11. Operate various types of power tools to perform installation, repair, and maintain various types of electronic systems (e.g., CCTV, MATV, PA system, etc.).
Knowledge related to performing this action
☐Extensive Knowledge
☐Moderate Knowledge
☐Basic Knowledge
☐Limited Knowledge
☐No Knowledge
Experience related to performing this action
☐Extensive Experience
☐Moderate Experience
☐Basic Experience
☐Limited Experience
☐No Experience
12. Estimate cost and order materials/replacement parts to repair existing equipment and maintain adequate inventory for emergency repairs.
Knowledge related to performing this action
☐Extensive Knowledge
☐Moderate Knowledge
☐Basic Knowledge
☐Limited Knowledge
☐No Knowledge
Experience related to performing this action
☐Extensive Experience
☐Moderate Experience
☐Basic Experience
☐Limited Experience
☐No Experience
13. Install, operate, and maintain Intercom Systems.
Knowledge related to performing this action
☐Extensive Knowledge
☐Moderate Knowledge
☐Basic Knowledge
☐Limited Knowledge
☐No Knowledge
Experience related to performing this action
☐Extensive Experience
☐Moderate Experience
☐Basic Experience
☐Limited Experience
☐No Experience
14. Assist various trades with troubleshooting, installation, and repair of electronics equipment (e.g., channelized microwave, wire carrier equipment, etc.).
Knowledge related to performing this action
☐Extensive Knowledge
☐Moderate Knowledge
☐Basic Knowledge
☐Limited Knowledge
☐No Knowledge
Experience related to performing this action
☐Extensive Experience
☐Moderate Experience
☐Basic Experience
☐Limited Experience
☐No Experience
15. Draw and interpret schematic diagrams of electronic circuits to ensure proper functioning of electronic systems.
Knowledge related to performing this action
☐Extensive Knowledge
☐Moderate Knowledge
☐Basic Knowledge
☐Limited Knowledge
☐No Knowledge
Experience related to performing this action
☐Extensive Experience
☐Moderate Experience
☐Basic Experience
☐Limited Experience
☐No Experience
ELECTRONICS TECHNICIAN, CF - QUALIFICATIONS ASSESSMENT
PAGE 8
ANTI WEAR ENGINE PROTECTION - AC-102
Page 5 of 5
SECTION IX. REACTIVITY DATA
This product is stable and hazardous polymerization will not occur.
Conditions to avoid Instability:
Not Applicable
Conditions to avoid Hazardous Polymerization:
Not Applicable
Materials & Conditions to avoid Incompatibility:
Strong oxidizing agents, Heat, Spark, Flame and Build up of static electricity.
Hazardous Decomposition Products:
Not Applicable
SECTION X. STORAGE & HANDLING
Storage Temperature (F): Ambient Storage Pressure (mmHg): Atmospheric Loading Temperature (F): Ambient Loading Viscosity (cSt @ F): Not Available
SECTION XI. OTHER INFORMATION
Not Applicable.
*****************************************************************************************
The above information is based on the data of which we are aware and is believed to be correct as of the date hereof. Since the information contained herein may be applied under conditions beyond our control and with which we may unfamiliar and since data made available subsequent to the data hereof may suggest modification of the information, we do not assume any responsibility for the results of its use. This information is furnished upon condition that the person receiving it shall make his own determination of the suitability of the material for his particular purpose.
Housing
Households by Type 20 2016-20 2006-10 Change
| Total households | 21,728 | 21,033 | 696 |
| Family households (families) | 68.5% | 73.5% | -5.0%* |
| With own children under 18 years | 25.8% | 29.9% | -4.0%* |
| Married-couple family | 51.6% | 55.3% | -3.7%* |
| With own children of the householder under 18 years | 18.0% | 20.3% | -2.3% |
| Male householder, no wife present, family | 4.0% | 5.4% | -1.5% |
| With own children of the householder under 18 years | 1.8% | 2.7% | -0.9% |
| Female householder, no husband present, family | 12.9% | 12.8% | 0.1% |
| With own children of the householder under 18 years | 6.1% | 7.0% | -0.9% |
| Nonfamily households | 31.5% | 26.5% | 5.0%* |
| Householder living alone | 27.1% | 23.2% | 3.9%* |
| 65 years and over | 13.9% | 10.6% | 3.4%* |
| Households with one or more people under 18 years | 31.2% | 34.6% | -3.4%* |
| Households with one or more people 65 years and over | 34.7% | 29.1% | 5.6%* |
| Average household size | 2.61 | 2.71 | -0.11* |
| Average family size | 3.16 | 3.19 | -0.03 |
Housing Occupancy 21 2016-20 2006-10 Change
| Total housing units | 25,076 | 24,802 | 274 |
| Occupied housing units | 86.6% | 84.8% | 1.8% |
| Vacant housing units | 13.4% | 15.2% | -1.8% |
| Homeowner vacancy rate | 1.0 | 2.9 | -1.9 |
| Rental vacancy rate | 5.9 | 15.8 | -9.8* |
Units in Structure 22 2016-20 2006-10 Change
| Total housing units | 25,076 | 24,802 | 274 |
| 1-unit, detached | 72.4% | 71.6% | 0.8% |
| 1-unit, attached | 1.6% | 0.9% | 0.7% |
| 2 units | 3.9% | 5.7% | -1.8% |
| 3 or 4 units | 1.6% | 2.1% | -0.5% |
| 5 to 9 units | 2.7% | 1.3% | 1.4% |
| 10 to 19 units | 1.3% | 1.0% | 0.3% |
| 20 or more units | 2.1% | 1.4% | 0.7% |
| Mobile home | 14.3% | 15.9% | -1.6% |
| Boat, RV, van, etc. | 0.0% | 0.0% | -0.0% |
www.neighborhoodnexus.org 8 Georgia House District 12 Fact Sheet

--- Prompt ---
I would like you to output every record exactly as written.

--- Result of the exercise ---
11. Operate various types of power tools to perform installation, repair, and maintain various types of electronic systems (e.g., CCTV, MATV, PA system, etc.).
Knowledge related to performing this action
☐Extensive Knowledge
☐Moderate Knowledge
☐Basic Knowledge
☐Limited Knowledge
☐No Knowledge
Experience related to performing this action
☐Extensive Experience
☐Moderate Experience
☐Basic Experience
☐Limited Experience
☐No Experience
12. Estimate cost and order materials/replacement parts to repair existing equipment and maintain adequate inventory for emergency repairs.
Knowledge related to performing this action
☐Extensive Knowledge
☐Moderate Knowledge
☐Basic Knowledge
☐Limited Knowledge
☐No Knowledge
Experience related to performing this action
☐Extensive Experience
☐Moderate Experience
☐Basic Experience
☐Limited Experience
☐No Experience
13. Install, operate, and maintain Intercom Systems.
Knowledge related to performing this action
☐Extensive Knowledge
☐Moderate Knowledge
☐Basic Knowledge
☐Limited Knowledge
☐No Knowledge
Experience related to performing this action
☐Extensive Experience
☐Moderate Experience
☐Basic Experience
☐Limited Experience
☐No Experience
14. Assist various trades with troubleshooting, installation, and repair of electronics equipment (e.g., channelized microwave, wire carrier equipment, etc.).
Knowledge related to performing this action
☐Extensive Knowledge
☐Moderate Knowledge
☐Basic Knowledge
☐Limited Knowledge
☐No Knowledge
Experience related to performing this action
☐Extensive Experience
☐Moderate Experience
☐Basic Experience
☐Limited Experience
☐No Experience
15. Draw and interpret schematic diagrams of electronic circuits to ensure proper functioning of electronic systems.
Knowledge related to performing this action
☐Extensive Knowledge
☐Moderate Knowledge
☐Basic Knowledge
☐Limited Knowledge
☐No Knowledge
Experience related to performing this action
☐Extensive Experience
☐Moderate Experience
☐Basic Experience
☐Limited Experience
☐No Experience
ELECTRONICS TECHNICIAN, CF - QUALIFICATIONS ASSESSMENT
PAGE 8
ANTI WEAR ENGINE PROTECTION - AC-102
Page 5 of 5
SECTION IX. REACTIVITY DATA
This product is stable and hazardous polymerization will not occur.
Conditions to avoid Instability:
Not Applicable
Conditions to avoid Hazardous Polymerization:
Not Applicable
Materials & Conditions to avoid Incompatibility:
Strong oxidizing agents, Heat, Spark, Flame and Build up of static electricity.
Hazardous Decomposition Products:
Not Applicable
SECTION X. STORAGE & HANDLING
Storage Temperature (F): Ambient Storage Pressure (mmHg): Atmospheric Loading Temperature (F): Ambient Loading Viscosity (cSt @ F): Not Available
SECTION XI. OTHER INFORMATION
Not Applicable.
*****************************************************************************************
The above information is based on the data of which we are aware and is believed to be correct as of the date hereof. Since the information contained herein may be applied under conditions beyond our control and with which we may unfamiliar and since data made available subsequent to the data hereof may suggest modification of the information, we do not assume any responsibility for the results of its use. This information is furnished upon condition that the person receiving it shall make his own determination of the suitability of the material for his particular purpose.
Housing
Households by Type 20 2016-20 2006-10 Change
| Total households | 21,728 | 21,033 | 696 |
| Family households (families) | 68.5% | 73.5% | -5.0%* |
| With own children under 18 years | 25.8% | 29.9% | -4.0%* |
| Married-couple family | 51.6% | 55.3% | -3.7%* |
| With own children of the householder under 18 years | 18.0% | 20.3% | -2.3% |
| Male householder, no wife present, family | 4.0% | 5.4% | -1.5% |
| With own children of the householder under 18 years | 1.8% | 2.7% | -0.9% |
| Female householder, no husband present, family | 12.9% | 12.8% | 0.1% |
| With own children of the householder under 18 years | 6.1% | 7.0% | -0.9% |
| Nonfamily households | 31.5% | 26.5% | 5.0%* |
| Householder living alone | 27.1% | 23.2% | 3.9%* |
| 65 years and over | 13.9% | 10.6% | 3.4%* |
| Households with one or more people under 18 years | 31.2% | 34.6% | -3.4%* |
| Households with one or more people 65 years and over | 34.7% | 29.1% | 5.6%* |
| Average household size | 2.61 | 2.71 | -0.11* |
| Average family size | 3.16 | 3.19 | -0.03 |
Housing Occupancy 21 2016-20 2006-10 Change
| Total housing units | 25,076 | 24,802 | 274 |
| Occupied housing units | 86.6% | 84.8% | 1.8% |
| Vacant housing units | 13.4% | 15.2% | -1.8% |
| Homeowner vacancy rate | 1.0 | 2.9 | -1.9 |
| Rental vacancy rate | 5.9 | 15.8 | -9.8* |
Units in Structure 22 2016-20 2006-10 Change
| Total housing units | 25,076 | 24,802 | 274 |
| 1-unit, detached | 72.4% | 71.6% | 0.8% |
| 1-unit, attached | 1.6% | 0.9% | 0.7% |
| 2 units | 3.9% | 5.7% | -1.8% |
| 3 or 4 units | 1.6% | 2.1% | -0.5% |
| 5 to 9 units | 2.7% | 1.3% | 1.4% |
| 10 to 19 units | 1.3% | 1.0% | 0.3% |
| 20 or more units | 2.1% | 1.4% | 0.7% |
| Mobile home | 14.3% | 15.9% | -1.6% |
| Boat, RV, van, etc. | 0.0% | 0.0% | -0.0% |
www.neighborhoodnexus.org 8 Georgia House District 12 Fact Sheet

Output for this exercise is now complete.